Kulin points to the statistics. Currently, denim is only 10% of the group’s total turnover of ₹20,000 crore. The technical textiles business is ₹2,000 crore, while Arvind Fashions is close to ₹5,500 crore, and real estate is close to ₹1,000 crore. Anup Engineering is inching towards ₹1,000 crore. “Even within textiles, our woven [fabric] business is now larger than denim, around ₹3,000 crore... In the next 20 years, we will be doubling down on many of these businesses of the future, both at the domestic and the global level,” adds Punit.
ASK THE brothers about “succession” and pat comes the reply: “We live under the same roof and are literally in it together.”
Kulin explains that succession is always a process. “We are still in that process where he (their father) is very much there, guiding us in all core capital allocation decisions of the group. All three of us have to agree, that’s the way we work. Punit and I sit on each other’s boards. So, we are, in that sense, partners in whatever we do. He plays some roles across the group. I play some. And the chairman is of course chairing the two companies (Arvind Ltd and Arvind Fashions). But in all big decisions, we are together.”
Agrees Punit. “Our father is still around and active, and we have the ability to tap into his wisdom and capability, when we need it. The way it is, we are running the four platforms, and he’s still working to build on the future, on the innovation path.”
So, what does the future hold for Arvind?
In 2014, after returning from Harvard Business School, Kulin joined Arvind Fashions at a time when Myntra and Flipkart were just emerging as digital channels. With the company initially reluctant to embrace online retail, he created a separate entity, hiring 120 professionals to build a strong digital backbone from scratch.

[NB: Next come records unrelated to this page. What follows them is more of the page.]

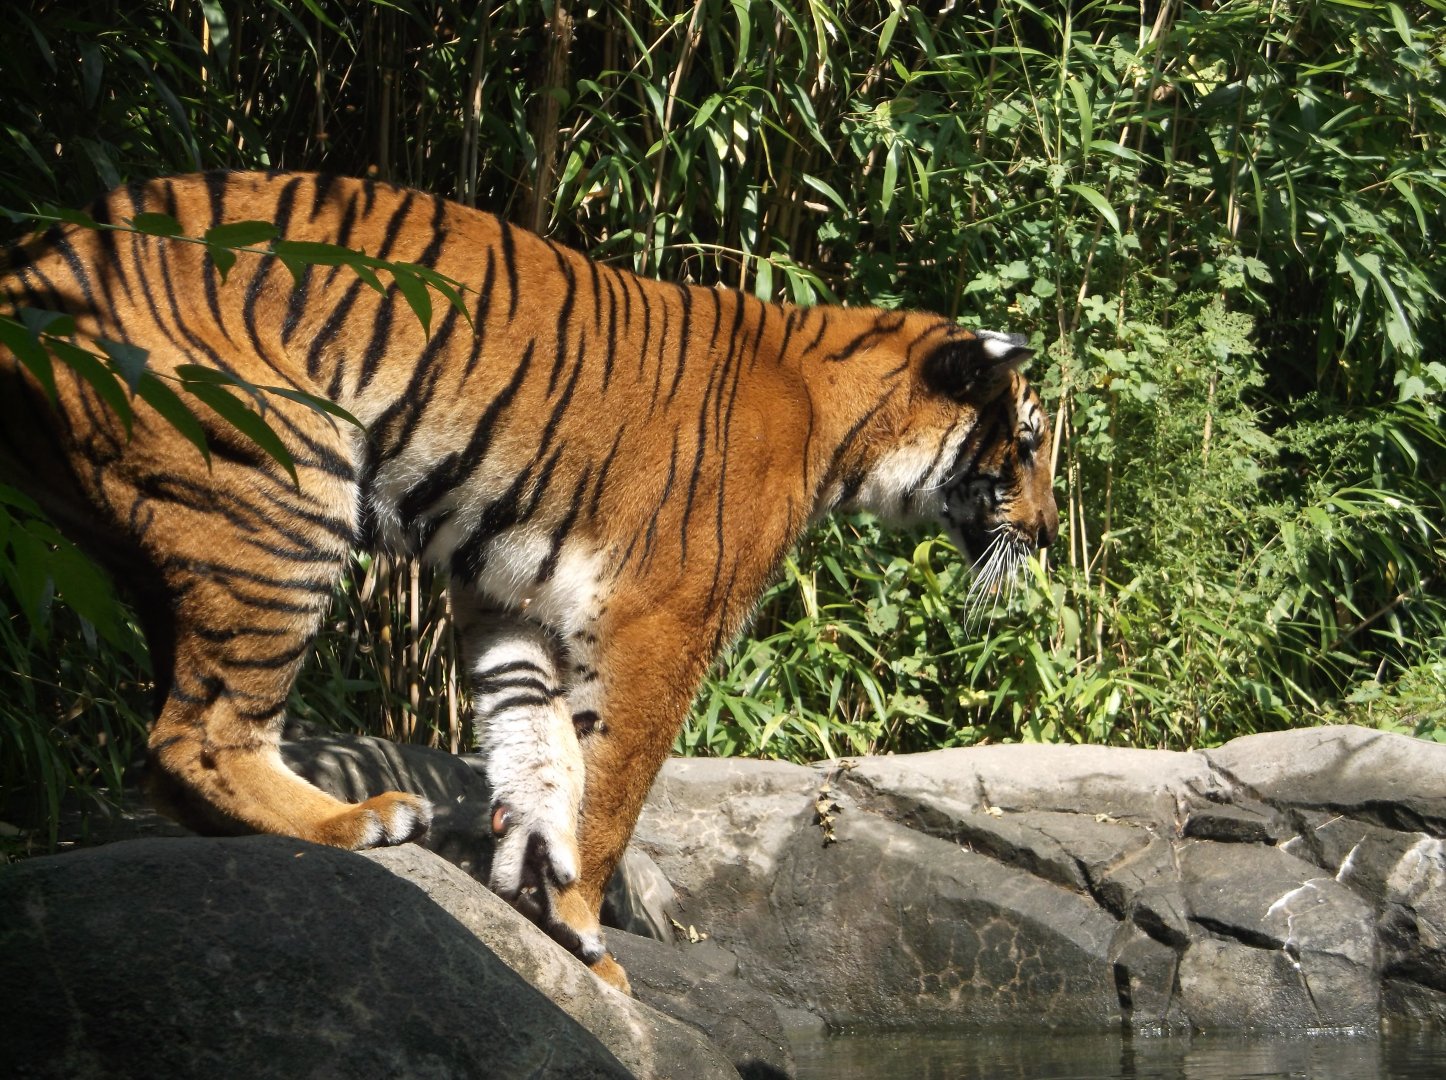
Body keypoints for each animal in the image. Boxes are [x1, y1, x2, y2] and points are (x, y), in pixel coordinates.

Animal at [0, 171, 1058, 991]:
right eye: (1029, 440)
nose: (1049, 536)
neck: (843, 421)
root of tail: (34, 257)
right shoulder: (662, 619)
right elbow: (615, 777)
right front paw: (584, 918)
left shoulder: (511, 592)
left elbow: (538, 746)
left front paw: (543, 893)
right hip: (284, 485)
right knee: (198, 735)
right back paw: (362, 821)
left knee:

Over the next decade, it transformed the business, with digital now contributing 30% of revenues.
“Sometimes, companies have to disrupt themselves,” says Kulin. “Since the last 20 years, we have been a part of the journey [of Arvind]. We have grown up thinking what the next 10 years need to look like. If you want a business to survive 100 years, you have to have one foot firmly planted in the present, because the present funds the future. The North Star is always the return on capital. But as entrepreneurs, you have to think that 10 years out, what is the business of tomorrow?”

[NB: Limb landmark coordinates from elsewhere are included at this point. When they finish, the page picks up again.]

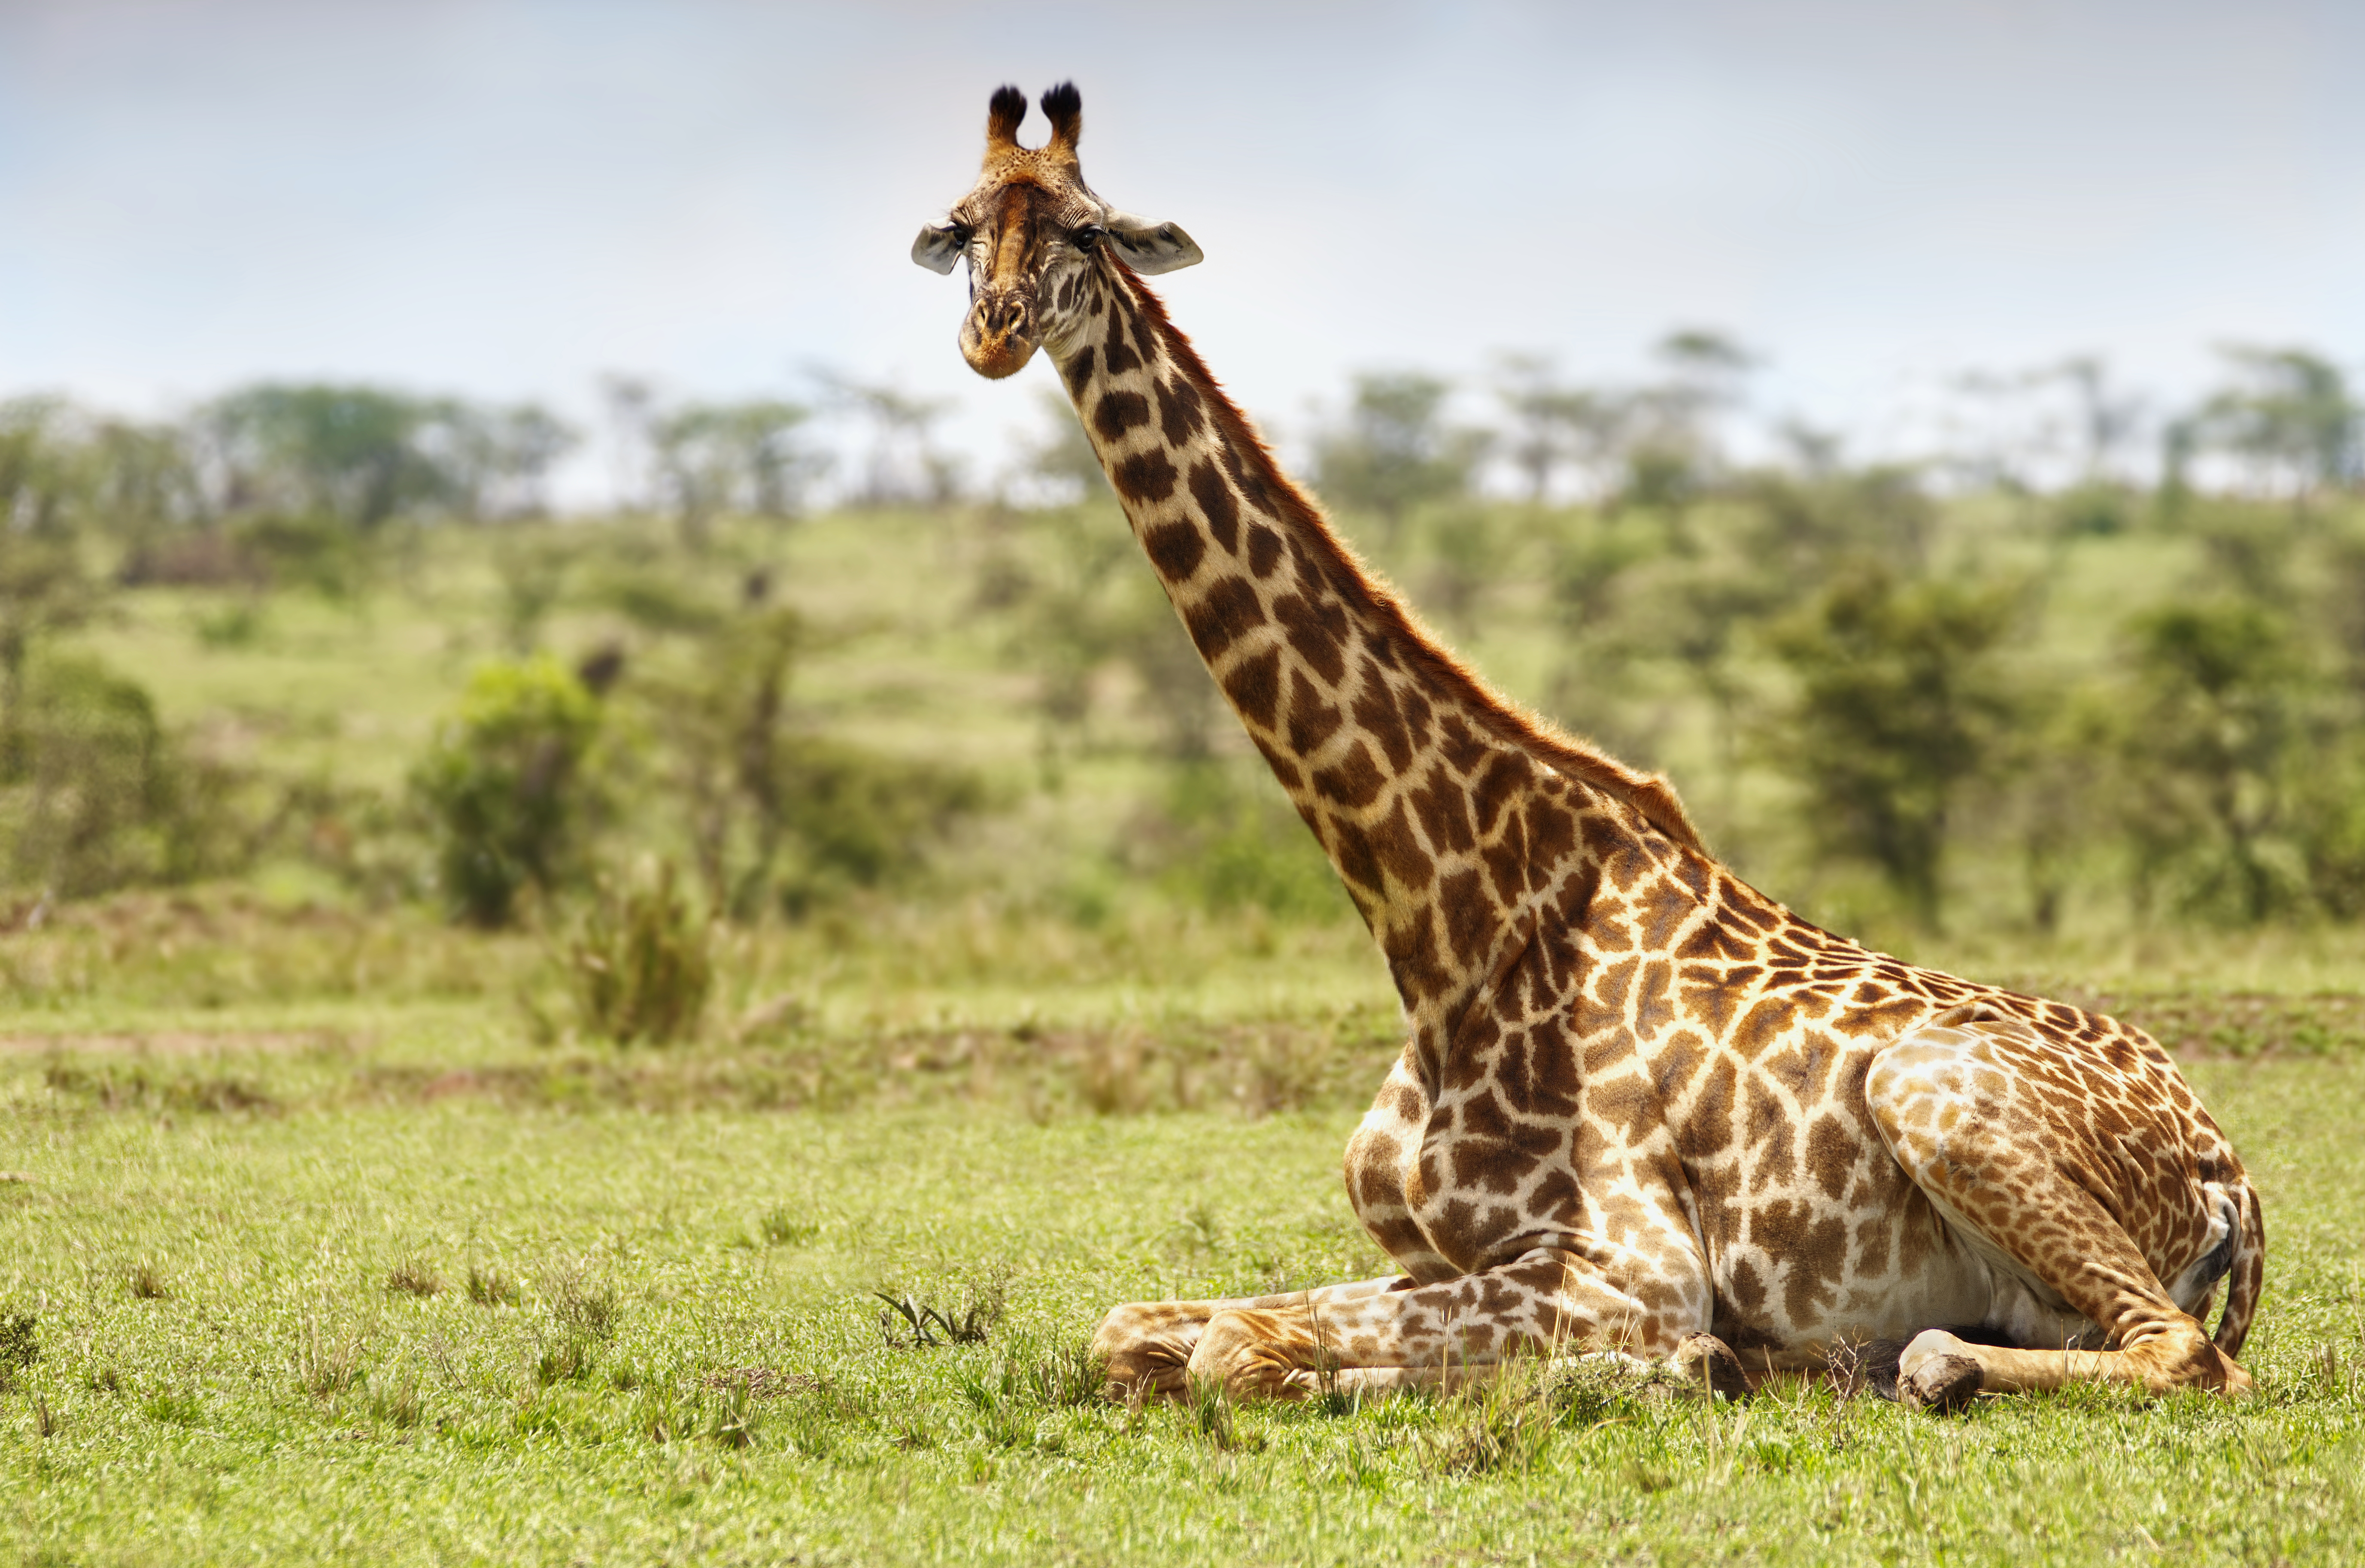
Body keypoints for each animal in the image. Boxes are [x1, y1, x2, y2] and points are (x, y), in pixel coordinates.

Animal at [911, 83, 2264, 1410]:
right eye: (962, 226)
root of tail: (2226, 1169)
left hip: (1927, 1093)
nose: (994, 330)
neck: (1439, 922)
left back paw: (1884, 1362)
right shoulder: (1430, 1253)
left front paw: (1656, 1367)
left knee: (2183, 1354)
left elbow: (1231, 1348)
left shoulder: (1630, 1260)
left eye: (1088, 229)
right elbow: (1136, 1328)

Kulin also points out that the future is not just future businesses. “It’s also how you are future-proofing the business. You have to always be nimble enough to say that no matter how successful you are in what you do, you cannot take that for granted, because what it will take to win in the future is different,” he says, adding that many a time, one needs to unlearn what they’ve learnt.
“We have a great launchpad with these four lines of businesses. Our focus will be to strengthen them right now, rather than invent a fifth, sixth or a seventh line. It will happen organically,” Punit sums up, as Arvind plans for the next 100 years.